Efficient materials management - the next big thing

By Rod Welford*
Tuesday, 26 October, 2010


ACOR (previously the Australian Council of Recyclers) has reinvented itself to take on the umbrella industry role of leading the push for governments to recognise the economic and environmental benefits of three complementary business systems: product stewardship, resource recovery and recycling. The organisation’s revised constitution and new leadership is designed to provide all businesses in these three sectors with a stronger voice nationally.

If governments truly want to address environmental sustainability in a holistic sense, they must not only focus on the resources which are supply or climate change constrained - energy and water - but also on the flow of products and materials which drive their consumption on an economy-wide basis.

This is why government action on sustainable materials resource management (SMRM) is the ‘next big thing’ requiring government attention. The emergence of a National Waste Policy and the pending development of national legislation to underpin new product stewardship systems, initially for computers and televisions, are harbingers of its dramatically escalating significance.

SMRM is not just about the traditional focus on ‘waste management’ - the wheels and landfill business - and trying to mitigate its worst environmental effects. It involves an integrated whole systems approach to managing the vast flow of goods churning through the economy. This is a totally different paradigm from ‘waste management’. It is about the entire life cycle of material resources being managed within a framework of optimum resource efficiency where waste doesn’t exist.

Material resource efficiency is the foundation of SMRM and is manifested in product design (‘design for environment’), extended producer responsibility (‘product stewardship’), the recovery of material by-products (‘resource recovery’) and processing those recovered materials into new products or their material components (‘recycling’). This is the ‘cradle to cradle’ approach to product management.

The whole system of SMRM is known generically to ordinary Australians as ‘recycling’, a closed loop approach to the management of products, packaging and materials. It epitomises materials use that is sustainable and, ultimately, the most efficient.

What is not recognised is that Australia already has a major ‘industry’ sector operating this SMRM ‘system’: an economic sector in its own right. But it is a sector that is ‘under the radar’, crying out for government recognition and support.

Other ‘traditional’ industries have organisations that represent them. The AIG in manufacturing, NFF in agriculture, Tourism Council for tourism, the Minerals Council for mining, for example. More recently, the Clean Energy Council (formed out of the Business Council for Sustainable Energy) brought together the fragmented renewable energy industry to provide a single effective voice with which to engage government. The benefits, particularly in recent responses to mining and renewable energy, are obvious.

That’s why now is the time for all businesses in the recycling sector to come together to forge a strong national organisation, so that government can be made to listen and to respond. Broad industry representation is essential in order to gain formal federal and state government recognition and to build a resource base which enables the national body to invest in policy and representation that can deliver results.

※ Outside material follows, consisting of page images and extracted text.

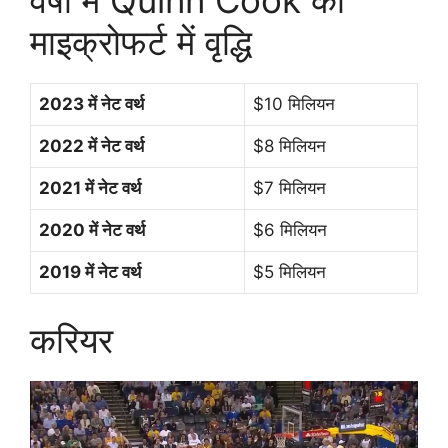
माइक्रोफर्ट में वृद्धि
2023 में नेट वर्थ
$10 मिलियन
2022 में नेट वर्थ
$8 मिलियन
2021 में नेट वर्थ
$7 मिलियन
2020 में नेट वर्थ
$6 मिलियन
2019 में नेट वर्थ
$5 मिलियन
करियर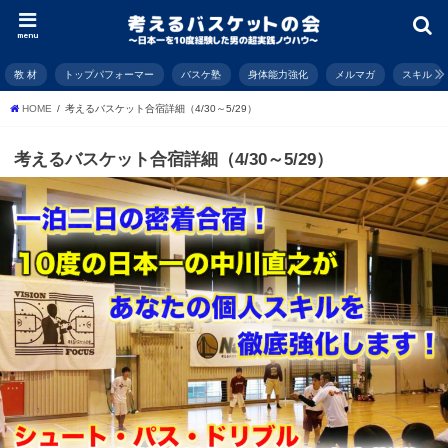
menu
教 材
トップパフォーマー
バスケ塾
身体能力強化
メルマガ
スキル
HOME
考えるバスケット合宿詳細（4/30～5/29）
考えるバスケット合宿詳細（4/30～5/29）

ACOR provides this new opportunity for all players in the whole recycling process - product owners and manufacturers, resource recovery and recycling businesses - to gain recognition as a real and legitimate industry in the same way as the traditional industries already mentioned.

SMRM is the next wave of opportunity for government activity in resource efficiency. It is the next wave of business opportunity in the economy.

The time is ripe. It’s now or never.

*Rod Welford is the Chief Executive of Australian Council of Recycling, the peak national industry body for the Australian Recycling Industry. He retired in March 2009 from the State Parliament of Queensland after nearly 20 years as a legislator and policy leader, including as Minister for Environment & Heritage and Minister for Natural Resources. His qualifications include a Master of Science in Environmental Management and a Certificate in Permaculture Design.